Study material:
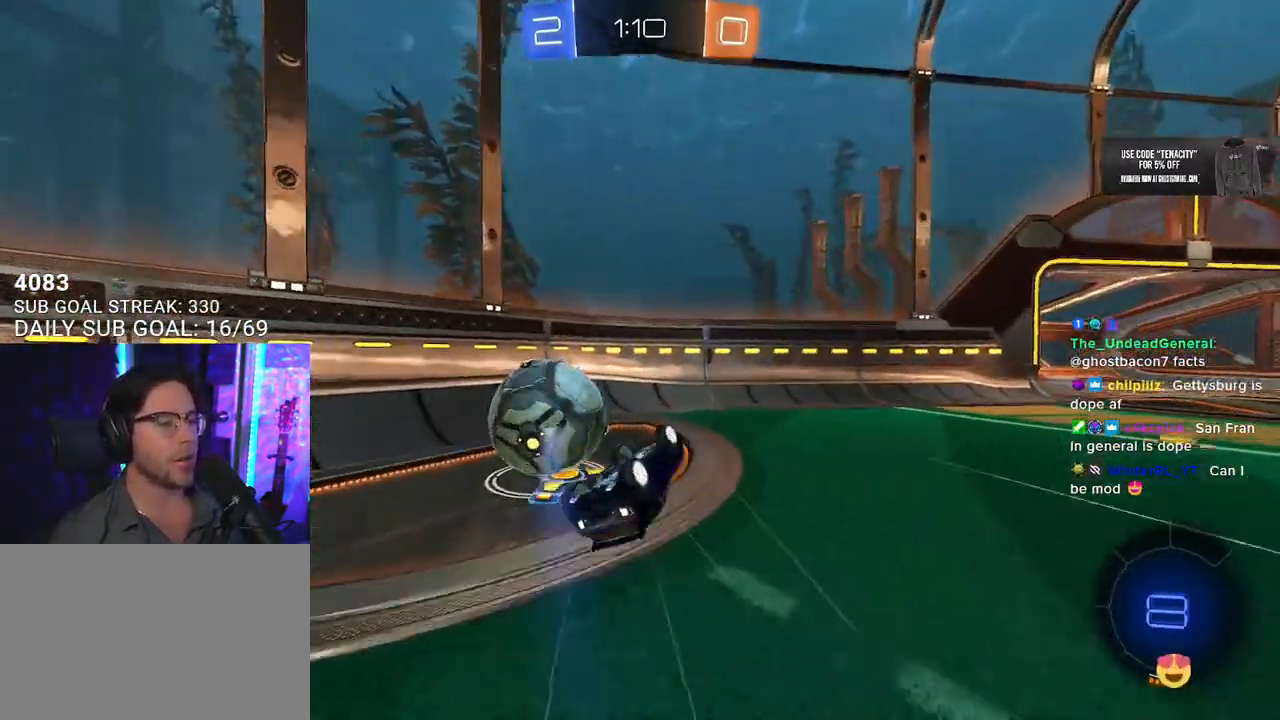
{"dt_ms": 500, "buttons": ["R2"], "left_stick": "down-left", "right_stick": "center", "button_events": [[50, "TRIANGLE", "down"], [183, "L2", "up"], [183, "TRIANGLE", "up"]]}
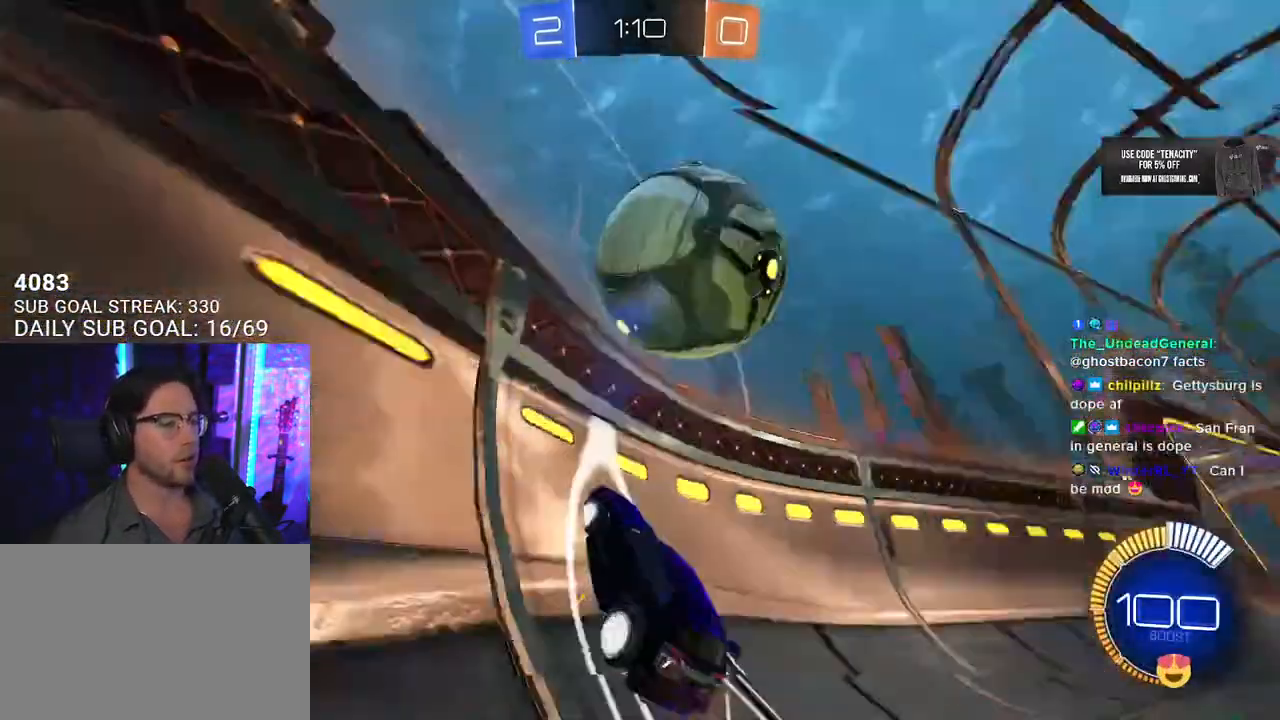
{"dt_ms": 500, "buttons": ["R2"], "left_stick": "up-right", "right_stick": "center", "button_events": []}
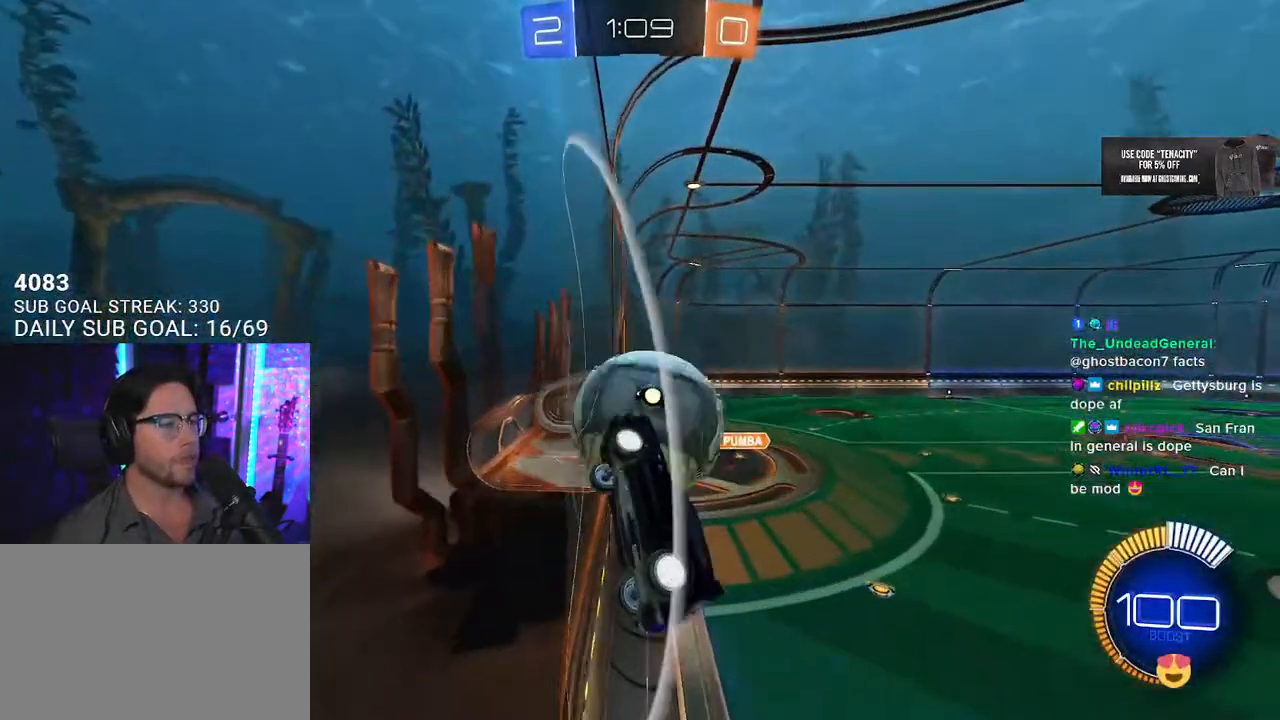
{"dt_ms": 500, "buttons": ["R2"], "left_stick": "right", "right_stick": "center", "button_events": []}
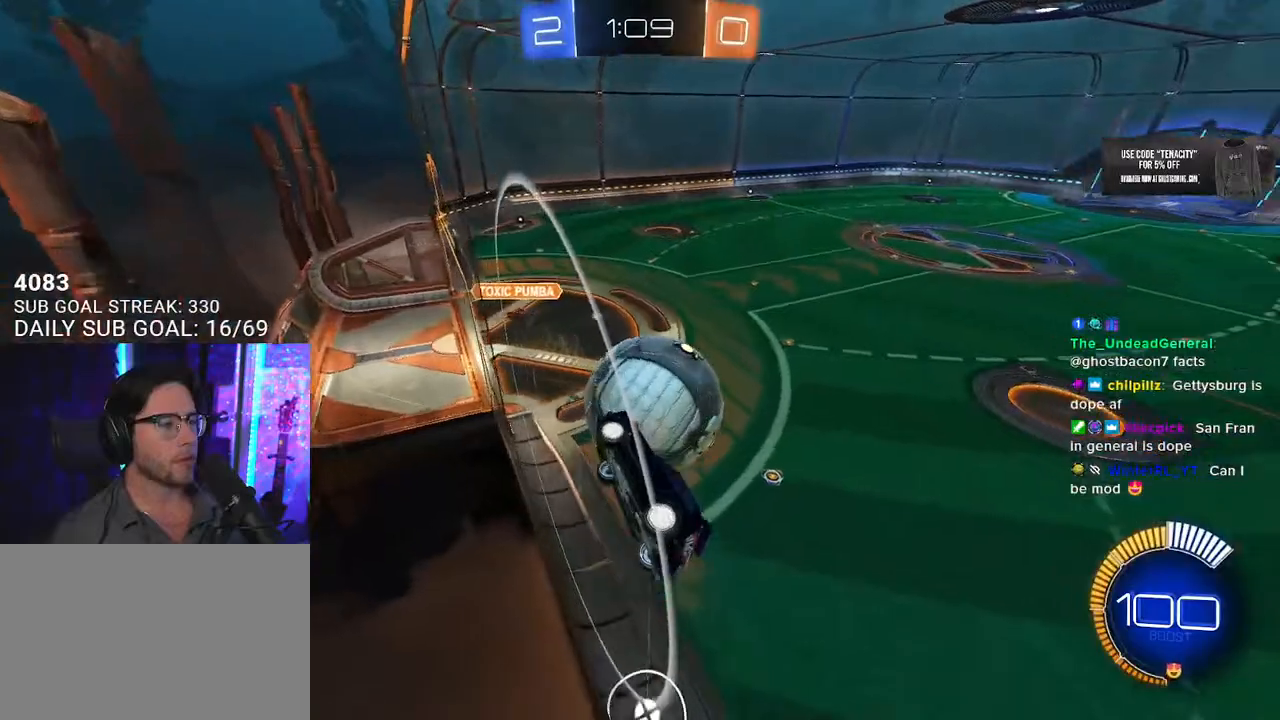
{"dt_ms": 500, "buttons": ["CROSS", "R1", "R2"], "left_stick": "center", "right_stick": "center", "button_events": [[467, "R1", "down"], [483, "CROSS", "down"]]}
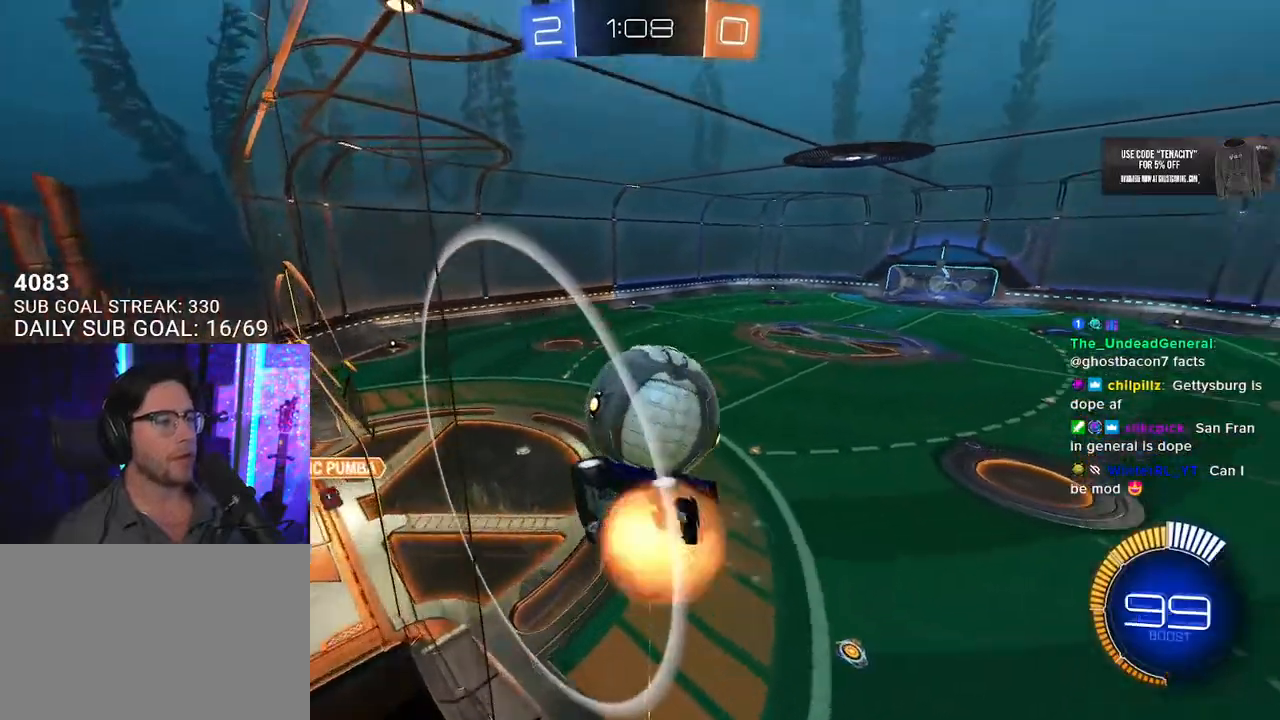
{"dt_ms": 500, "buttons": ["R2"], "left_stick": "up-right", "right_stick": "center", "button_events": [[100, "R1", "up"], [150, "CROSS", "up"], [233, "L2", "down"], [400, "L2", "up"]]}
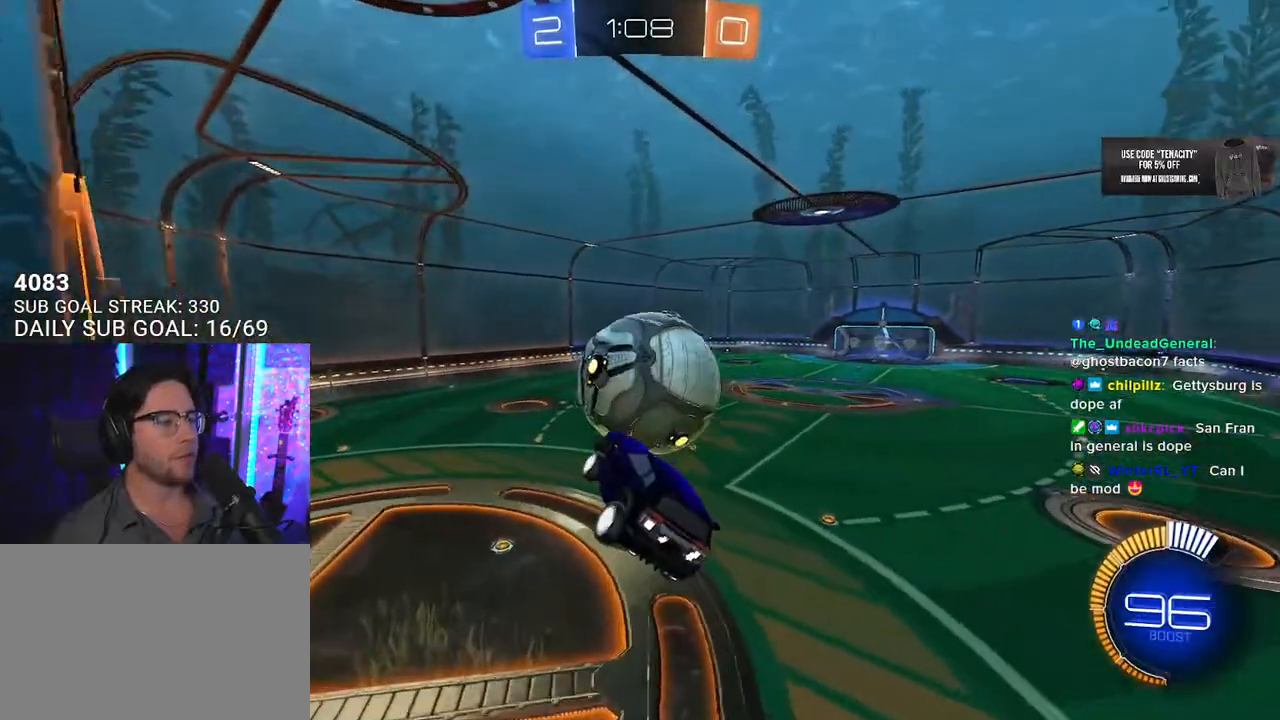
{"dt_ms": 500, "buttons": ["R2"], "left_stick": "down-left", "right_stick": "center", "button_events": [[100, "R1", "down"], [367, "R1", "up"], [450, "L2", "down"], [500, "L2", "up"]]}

Exercise requirements:
Would you return the data above exactly as written, minus the images?

Completed exercise:
{"dt_ms": 500, "buttons": ["R2"], "left_stick": "down-left", "right_stick": "center", "button_events": [[50, "TRIANGLE", "down"], [183, "L2", "up"], [183, "TRIANGLE", "up"]]}
{"dt_ms": 500, "buttons": ["R2"], "left_stick": "up-right", "right_stick": "center", "button_events": []}
{"dt_ms": 500, "buttons": ["R2"], "left_stick": "right", "right_stick": "center", "button_events": []}
{"dt_ms": 500, "buttons": ["CROSS", "R1", "R2"], "left_stick": "center", "right_stick": "center", "button_events": [[467, "R1", "down"], [483, "CROSS", "down"]]}
{"dt_ms": 500, "buttons": ["R2"], "left_stick": "up-right", "right_stick": "center", "button_events": [[100, "R1", "up"], [150, "CROSS", "up"], [233, "L2", "down"], [400, "L2", "up"]]}
{"dt_ms": 500, "buttons": ["R2"], "left_stick": "down-left", "right_stick": "center", "button_events": [[100, "R1", "down"], [367, "R1", "up"], [450, "L2", "down"], [500, "L2", "up"]]}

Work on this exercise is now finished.